Aurail is a scrolling shoot 'em up arcade game developed by Westone and released by Sega in 1990. The player pilots a tank mecha and shoots enemies (it can fire in 8 directions), collects power-ups to increase shields, operates the remote attack drone, and defeats bosses to advance levels. It features tunnel levels with a first-person view.

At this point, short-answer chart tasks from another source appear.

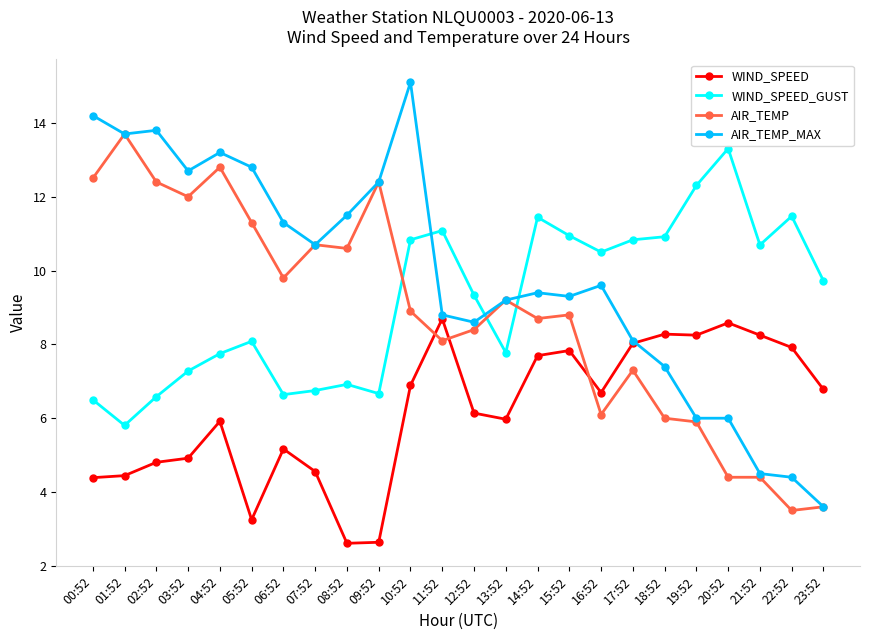

Which series has the largest total across all categories?

AIR_TEMP_MAX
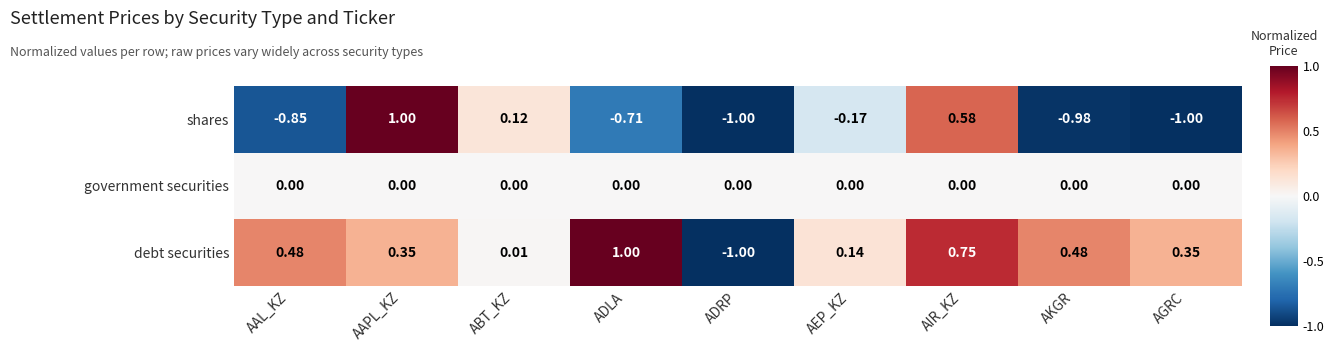

Which series has the largest range (max minus min)?

shares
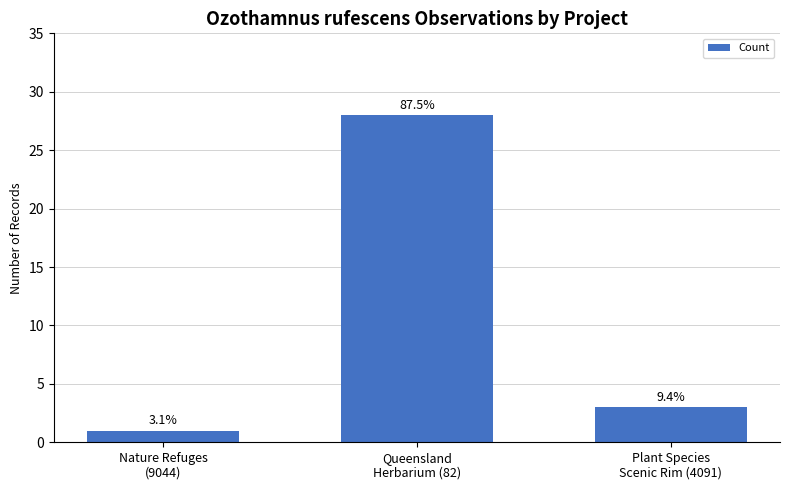

How many bars are there in total?

3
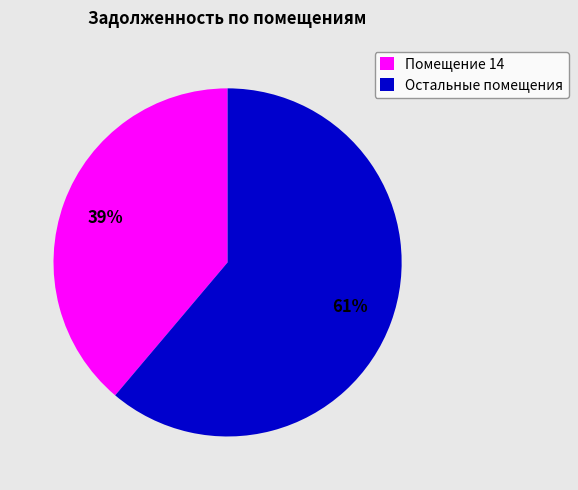

To the nearest percent, what is the difference between the largest and smallest slice percentages?

22%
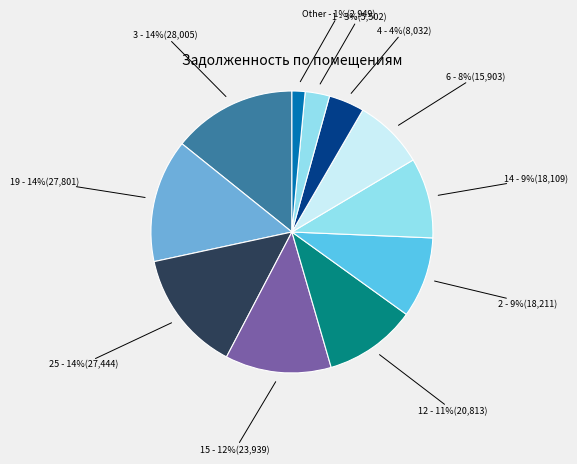

How many segments does this pie chart have?

11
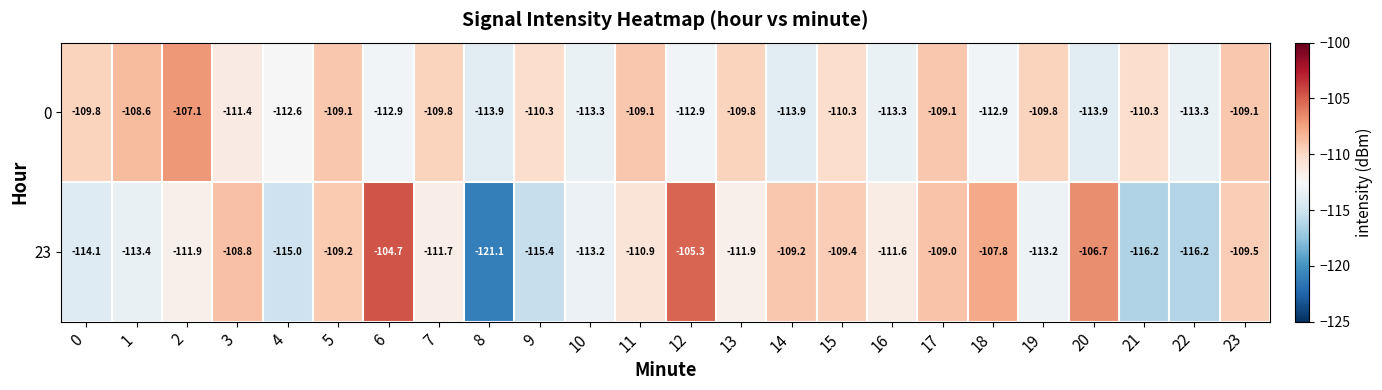

True or false: 0 has a value of -29.4 at 6.

False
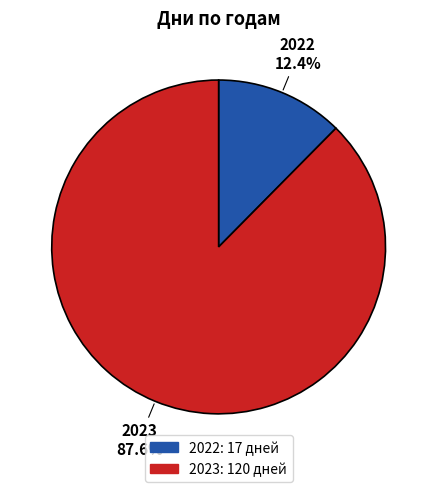

To the nearest percent, what is the difference between the 2023 and 2022 slice percentages?

75%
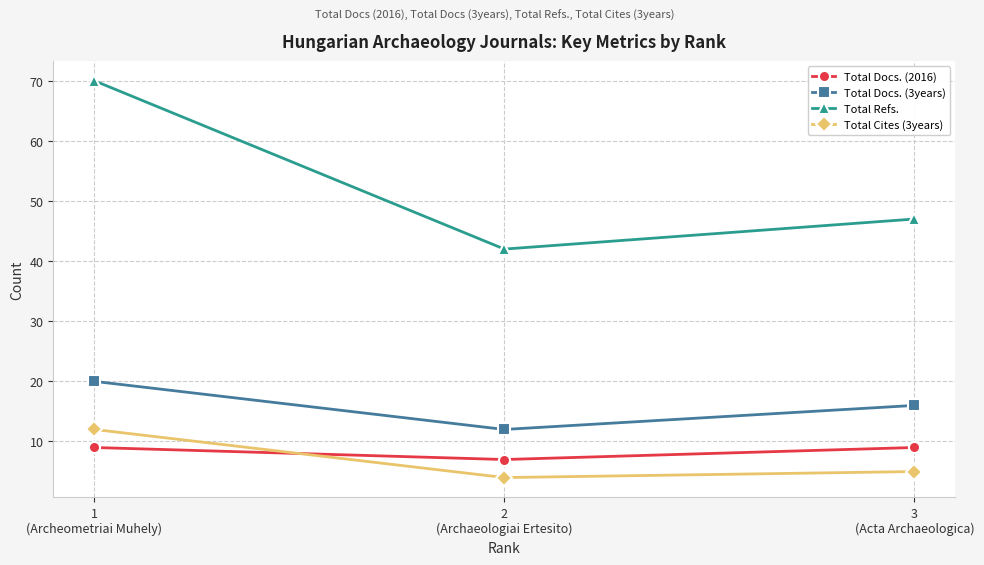

What is the total value across all series at 3
(Acta Archaeologica)?

77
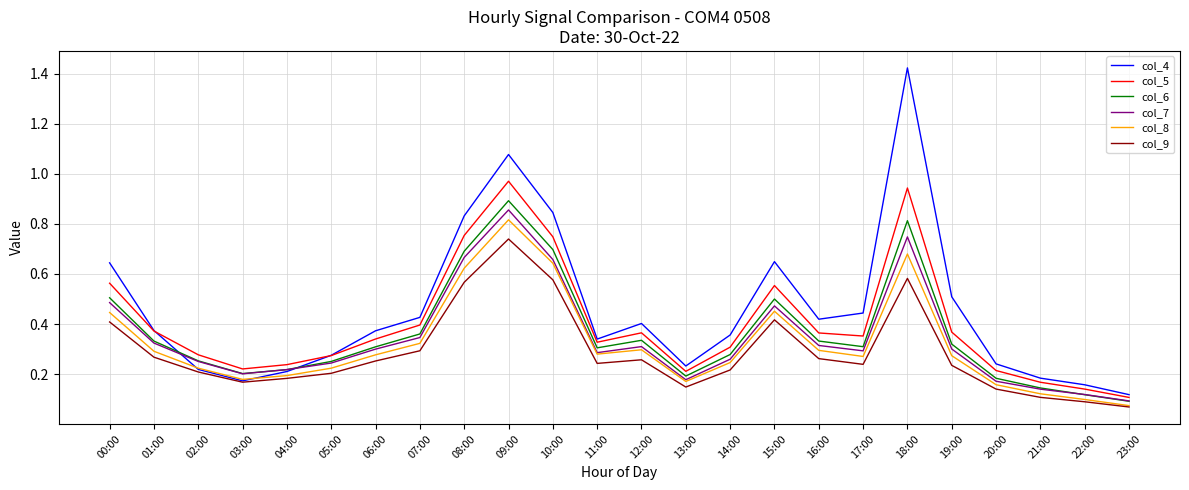

True or false: col_5 and col_7 cross at least once.

False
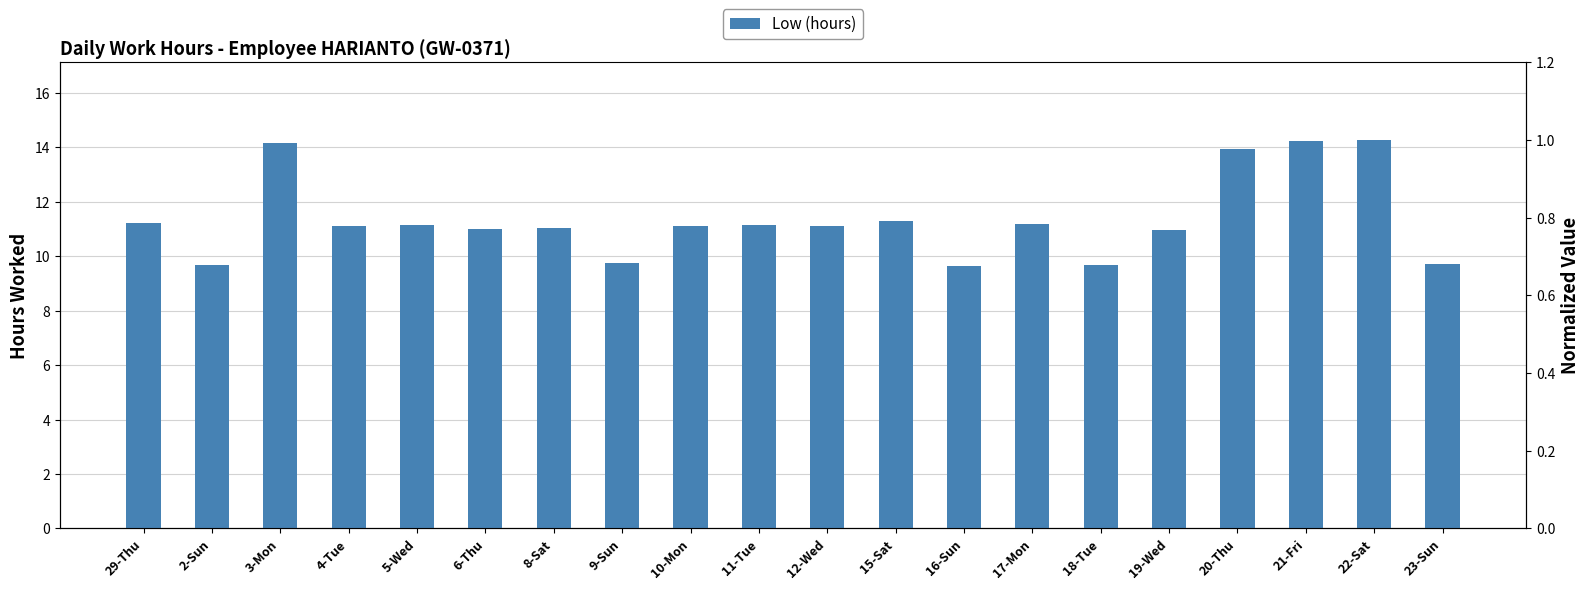

Is it true that Normalized Hours equals 1.1 at 9-Sun?

False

In North America, the game was released as an arcade conversion kit.

==Gameplay==
Gameplay is divided into two types. Some stages let the player take control of the tank from a top-down 3rd-person view. The tank can shoot in 8 directions. Holding down the fire button enables auto-fire, but the tank is not able to move during that time. The tank is destroyed with one hit, but a certain amount of energy can be used to create a shield, which can take one hit. Up to three shields can be stacked. Energy is obtained by collecting power orbs which are left by shot down enemies. Enemies can also leave a green "D"-power up, which summons a robotic orb which will accompany the tank until the next life loss. As long as energy is available, the orb can be ordered to attack a target in range. The other stages are played from a first-person view. The player must fend off several waves of enemies and navigate through destructible mines. In this mode, the tank can also move while auto-firing. Power orbs can again be obtained, but the robotic orb is not present in this mode. The button to make the orb attack is instead used to turn the tank around.

==Relation to Blood Gear==
Westone's PC Engine/TurboGrafx-16 game Blood Gear (1994) identifies itself as "Aurail Scenario 2" in the ending credits. The game also contains artifacts and references to Aurail as a lost civilization, but Westone co-founder Ryuichi Nishizawa has stated in an interview, that Blood Gear is not a sequel.